An interesting mystery!
I was extensively interviewed in this documentary on the Christie Mullins case. The episode was very stylishly done.
January 25, 2017
Mary Tyler Moore died today at age 80. She was an extremely talented, intuitive actress (comedy and drama) with no formal training. Had a great sense of timing. Not all of the MTM episodes hold up today; some are dated or a little silly, but many if not most were very good, and almost all had some belly laughs. TV comediennes like Jennifer Aniston, Tina Fey, and Julia Louis-Dreyfus can trace their roots to her.

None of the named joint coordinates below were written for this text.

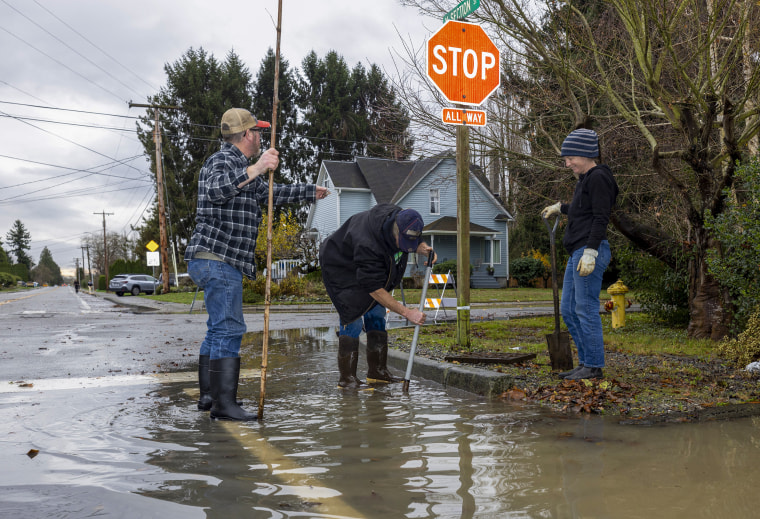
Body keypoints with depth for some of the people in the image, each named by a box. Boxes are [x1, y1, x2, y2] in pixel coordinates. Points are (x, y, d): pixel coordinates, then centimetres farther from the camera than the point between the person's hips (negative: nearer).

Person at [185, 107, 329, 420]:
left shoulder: (241, 167, 24)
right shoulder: (223, 161, -9)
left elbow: (270, 193, 37)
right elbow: (215, 189, -32)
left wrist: (310, 192, 46)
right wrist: (256, 168, -40)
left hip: (217, 263, 11)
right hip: (217, 260, -11)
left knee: (219, 329, 14)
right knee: (228, 329, -14)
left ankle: (208, 396, 21)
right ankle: (223, 403, -14)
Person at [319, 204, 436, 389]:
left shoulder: (401, 217, -21)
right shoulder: (367, 244, -42)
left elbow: (416, 242, 3)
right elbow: (374, 289, -37)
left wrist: (423, 249, -22)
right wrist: (406, 312, -37)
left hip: (367, 268, 8)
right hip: (340, 268, -8)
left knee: (376, 313, 4)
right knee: (353, 316, -16)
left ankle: (378, 371, 11)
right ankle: (347, 378, -9)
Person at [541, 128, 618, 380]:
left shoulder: (598, 178, -8)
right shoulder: (585, 179, 21)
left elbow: (601, 218, -16)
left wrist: (590, 252, -23)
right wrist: (560, 207, 52)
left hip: (590, 251, -11)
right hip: (578, 253, 11)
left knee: (586, 308, -8)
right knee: (568, 309, 11)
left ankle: (594, 366, -2)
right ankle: (585, 362, 16)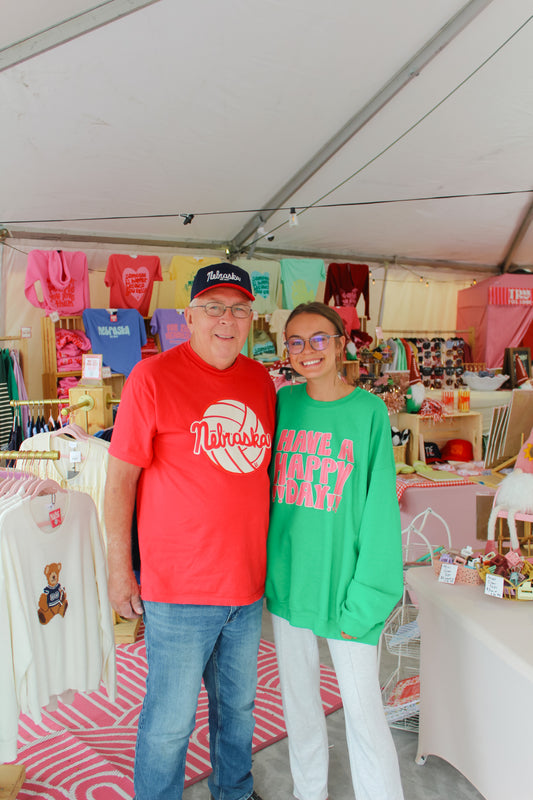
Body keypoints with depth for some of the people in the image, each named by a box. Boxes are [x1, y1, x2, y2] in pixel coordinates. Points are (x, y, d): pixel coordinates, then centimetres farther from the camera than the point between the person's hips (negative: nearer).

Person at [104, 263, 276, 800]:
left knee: (238, 704, 24)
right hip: (178, 591, -5)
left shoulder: (261, 381, 5)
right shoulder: (153, 376, -12)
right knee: (169, 722, 10)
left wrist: (271, 558, 14)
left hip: (248, 583, 6)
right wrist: (119, 571, -9)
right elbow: (120, 478, -10)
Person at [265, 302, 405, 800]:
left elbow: (379, 507, -9)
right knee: (298, 699, 20)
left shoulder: (368, 410, -9)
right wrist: (266, 569, 5)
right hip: (287, 580, 4)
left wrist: (366, 599, -12)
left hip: (343, 581, -4)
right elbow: (265, 484, 7)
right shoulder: (283, 402, 1)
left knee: (363, 711, 6)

She definitely had a dark side that the public and even co-workers often didn't see (it pre-existed the fallout from the death of her son). It was memorably on display in the film "Ordinary People." It sprang from an unhappy childhood that she never fully forgot. She could be difficult to work with, at least in later years, on less successful ventures than her hit shows, and she did not hesitate to criticize the creative personnel whom she felt let her down. She was a complex, multifaceted woman who could veer between sunny and overcast. “I’m like a chameleon in that I take on the colors of success or failure, happy or sad, depending on what’s going on, or how it seems to be going on,” she once explained.
She was quite private and reserved, but had a strong, indomitable streak, as evidenced by her long bout with Type 1 diabetes and shooting herself up with insulin twice a day for years. Many people have Type 2 diabetes, and it's a serious thing, but it is not nearly as debilitating as Type 1.
Her animal rights activism was real, and ahead of its time, like her vegetarianism.
Over the years I've interviewed lots of showbiz people, and I would say she was very much like many of them: someone who became an actor to escape or obscure her private life. Great actors really are a different breed from you and me; they absolutely crave--indeed, can't live without--that attention that comes from being on stage or before the camera. She certainly was that way.
Asked once how she would like to be remembered, Moore responded, “as somebody who always looked for the truth, even if it wasn’t funny.” To her, the truth was that life is a mixture of joy and sorrow. She was, as she described herself, a “devotee of laughter and tears,” and said that if asked to choose between making people laugh or cry she would be unable to do so.
That is why her most famous tour de force as an actress came in an award-winning sixth season episode of The Mary Tyler Moore Show entitled “Chuckles Bites the Dust.” (https://www.youtube.com/watch?v=ihLJrcS8lsg).https://www.youtube.com/watch?v=ihLJrcS8lsg). Ranked # 1 by TV Guide in its 1997 list of “The 100 Greatest TV Episodes of All Time,” it is the best thing she ever did. In it, the oft-mentioned but seldom seen character Chuckles the Clown, dressed as a peanut in a local circus parade, is killed when a rogue elephant tries to shell him. The freak accident becomes the source of macabre jokes among the WJM newsroom staff, except for Mary, who fails to see the humor in the clown’s demise and admonishes her co-workers to show some respect for the dead.
But then, at the funeral, she suddenly breaks out in quiet giggles during the reverend’s eulogy at the mention of various characters Chuckles created (“Mr. Fee-Fi-Fo,” “Billy Banana,” “Aunt Yoo-Hoo”). She receives looks of disapproval from the other, somber mourners, including the same people who were cracking jokes earlier. Mary tries to mask her escalating snickers as coughs and throat clearings until, unable to suppress it any longer, she lets loose with loud guffaws. The reverend asks her to stand and, instead of scolding her as we might have anticipated, tells her to laugh if she feels like it—that nothing would have made Chuckles happier, that he hated to see people cry. “So go ahead, my dear, laugh for Chuckles,” he says, at which point Mary bursts into uncontrollable, full-throated sobs.
She didn’t have to choose between laughter and tears after all.